Wendy’s said the new new digital menus could be used to “change the menu offerings at different times of day and offer discounts,” rather than change prices.

The menus were first shown in a mockup of a redesigned Wendy’s unveiled in 2022 that featured new pick-up windows, a more technologically advanced kitchen and a spruced-up interior. The new menus have already rolled out at some drive-thrus, with some TikTok users showing them powered by an automated voice, instead of a human worker, with suggestions for add-ons featured onscreen.

Surge pricing is common with sports and concert tickets and for ride-hailing apps, with services like Ticketmaster and Uber using sophisticated dynamic pricing algorithms that change minute by minute, based on demand.
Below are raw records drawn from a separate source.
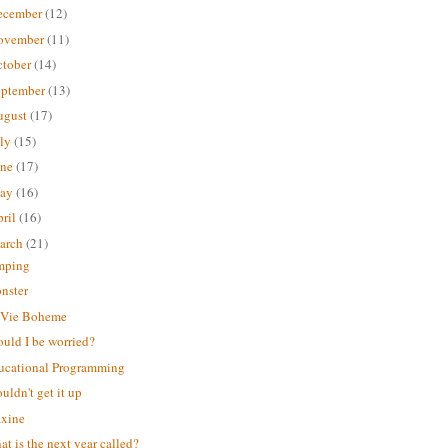
ecember
(12)
ovember
(11)
ctober
(14)
eptember
(13)
ugust
(17)
uly
(15)
une
(17)
ay
(16)
ril
(16)
arch
(21)
mping
nster
 Vie Boheme
ould I be worried?
ucational Programming
ouldn't get it up
xine
t is the next year called?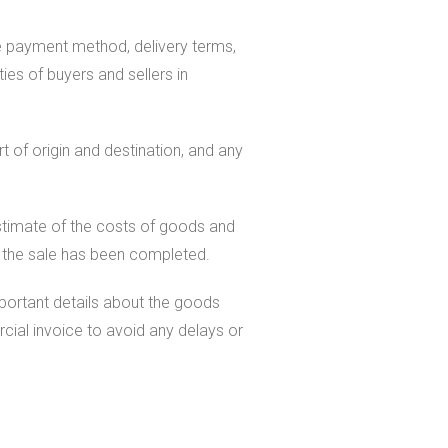
he payment method, delivery terms,
ies of buyers and sellers in
t of origin and destination, and any
estimate of the costs of goods and
er the sale has been completed.
mportant details about the goods
cial invoice to avoid any delays or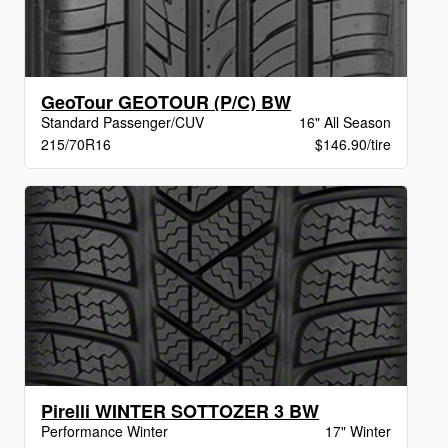
GeoTour GEOTOUR (P/C) BW
Standard Passenger/CUV
16" All Season
215/70R16
$146.90/tire
Pirelli WINTER SOTTOZER 3 BW
Performance Winter
17" Winter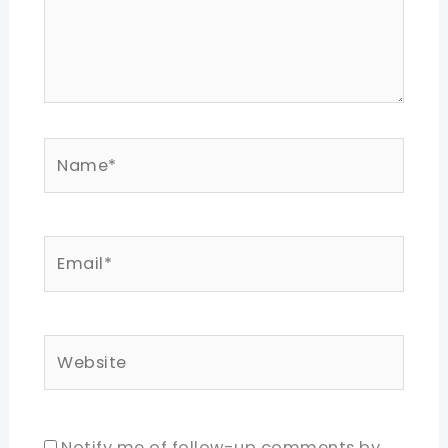
Name*
Email*
Website
Notify me of follow-up comments by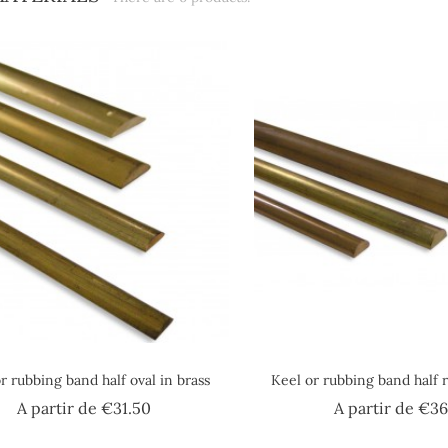
r rubbing band half oval in brass
Keel or rubbing band half 
Price
A partir de
€31.50
A partir de
€36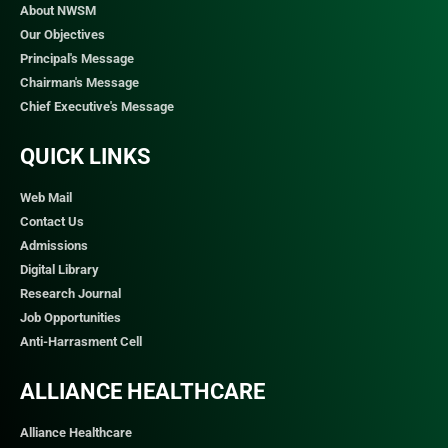
About NWSM
Our Objectives
Principal's Message
Chairman's Message
Chief Executive's Message
QUICK LINKS​
Web Mail
Contact Us
Admissions
Digital Library
Research Journal
Job Opportunities
Anti-Harrasment Cell
ALLIANCE HEALTHCARE
Alliance Healthcare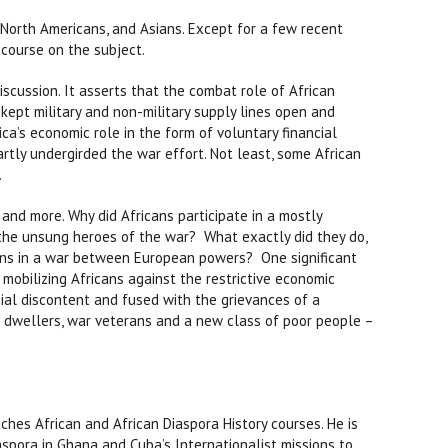
 North Americans, and Asians. Except for a few recent
scourse on the subject.
scussion. It asserts that the combat role of African
e kept military and non-military supply lines open and
ica’s economic role in the form of voluntary financial
artly undergirded the war effort. Not least, some African
.
and more. Why did Africans participate in a mostly
e unsung heroes of the war? What exactly did they do,
wns in a war between European powers? One significant
mobilizing Africans against the restrictive economic
ial discontent and fused with the grievances of a
an dwellers, war veterans and a new class of poor people –
aches African and African Diaspora History courses. He is
aspora in Ghana and Cuba’s Internationalist missions to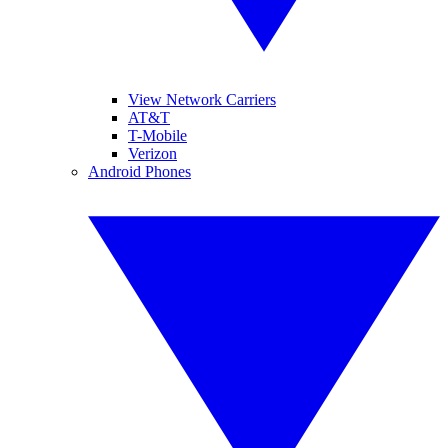
View Network Carriers
AT&T
T-Mobile
Verizon
Android Phones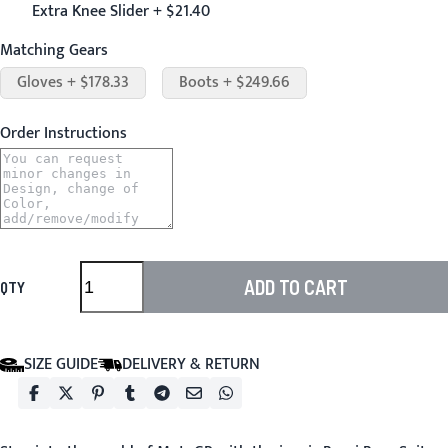
Extra Knee Slider + $21.40
Matching Gears
Gloves + $178.33
Boots + $249.66
Order Instructions
ADD TO CART
QTY
SIZE GUIDE
DELIVERY & RETURN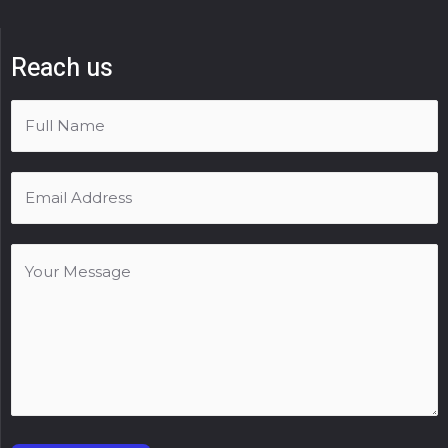
Reach us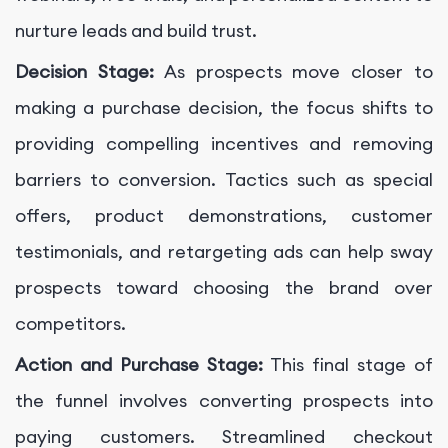
nurture leads and build trust.
Decision Stage:
As prospects move closer to
making a purchase decision, the focus shifts to
providing compelling incentives and removing
barriers to conversion. Tactics such as special
offers, product demonstrations, customer
testimonials, and retargeting ads can help sway
prospects toward choosing the brand over
competitors.
Action and Purchase Stage:
This final stage of
the funnel involves converting prospects into
paying customers. Streamlined checkout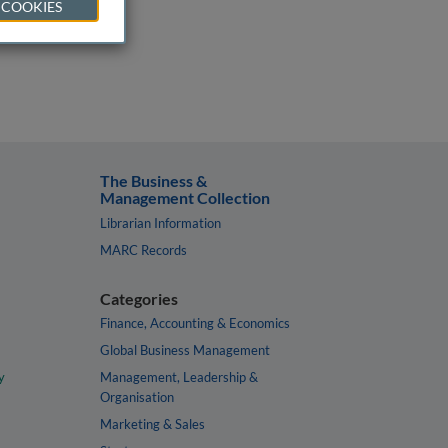
 COOKIES
The Business &
Management Collection
Librarian Information
MARC Records
Categories
Finance, Accounting & Economics
Global Business Management
y
Management, Leadership &
Organisation
Marketing & Sales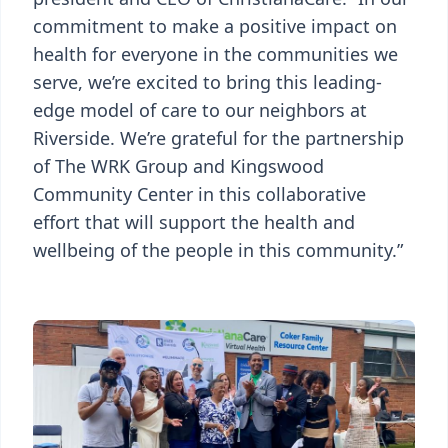
commitment to make a positive impact on
health for everyone in the communities we
serve, we’re excited to bring this leading-
edge model of care to our neighbors at
Riverside. We’re grateful for the partnership
of The WRK Group and Kingswood
Community Center in this collaborative
effort that will support the health and
wellbeing of the people in this community.”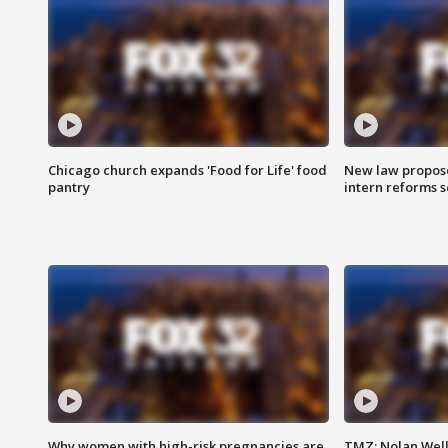
Chicago church expands 'Food for Life' food
New law proposed
pantry
intern reforms s
Why women with high-risk pregnancies are
TMZ: Nolan Well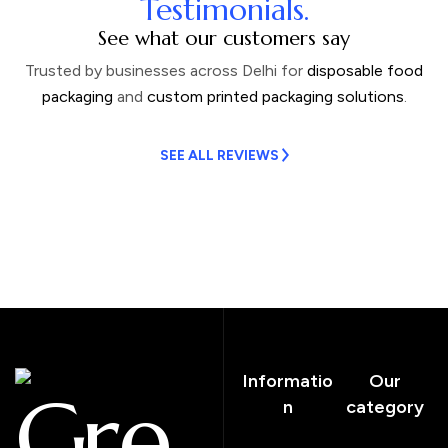
Testimonials.
See what our customers say
Trusted by businesses across Delhi for
disposable food
packaging
and
custom printed packaging solutions
.
SEE ALL REVIEWS
Informatio
Our
Cre
n
category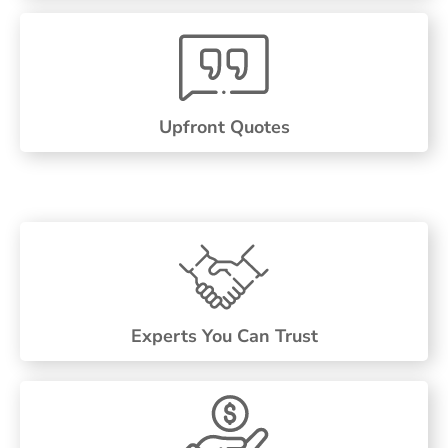
Upfront Quotes
Experts You Can Trust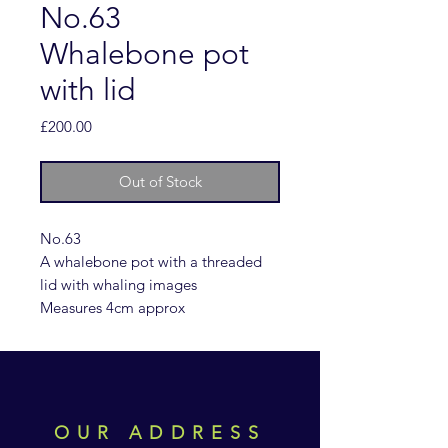
No.63
Whalebone pot
with lid
Price
£200.00
Out of Stock
No.63
A whalebone pot with a threaded
lid with whaling images
Measures 4cm approx
OUR ADDRESS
However, there hasn’t been widespread adoption from restaurants because of the labor it takes employees to change menus.

But apps and digital menus can easily update prices on the fly, giving fast food chains an easier to way to implement dynamic pricing. Wendy’s expects digital order sales to reach $2 billion this year and is spending $15 million to upgrade its app.

McDonald’s has also dabbled with dynamic pricing and new order-suggestion capabilities at some of its upgraded drive-thrus and on its app. However, the varied and inconsistent prices at its franchises have ignited outrage recently for affecting the affordability of its food.

Surge pricing could be a “turning point” in the industry, according to Jonathan Maze, editor-in-chief of trade publication Restaurant Business. “If Wendy’s idea works, it could get others to do something similar, and I wouldn’t be surprised to see another chain or two test the idea themselves, given what Wendy’s is doing.”

Maze adds that there’s risk, especially in light of the fluctuating prices of fast food. “The idea that a restaurant chain would potentially raise prices during busy times of day, even if consumers think they’re raising prices, then it could lead to a backlash,” he told CNN. “They’ll have to tread carefully. This is why we haven’t seen a lot of it.”

This story and its headline have been updated with new context about Wendy’s dynamic menu ambitions.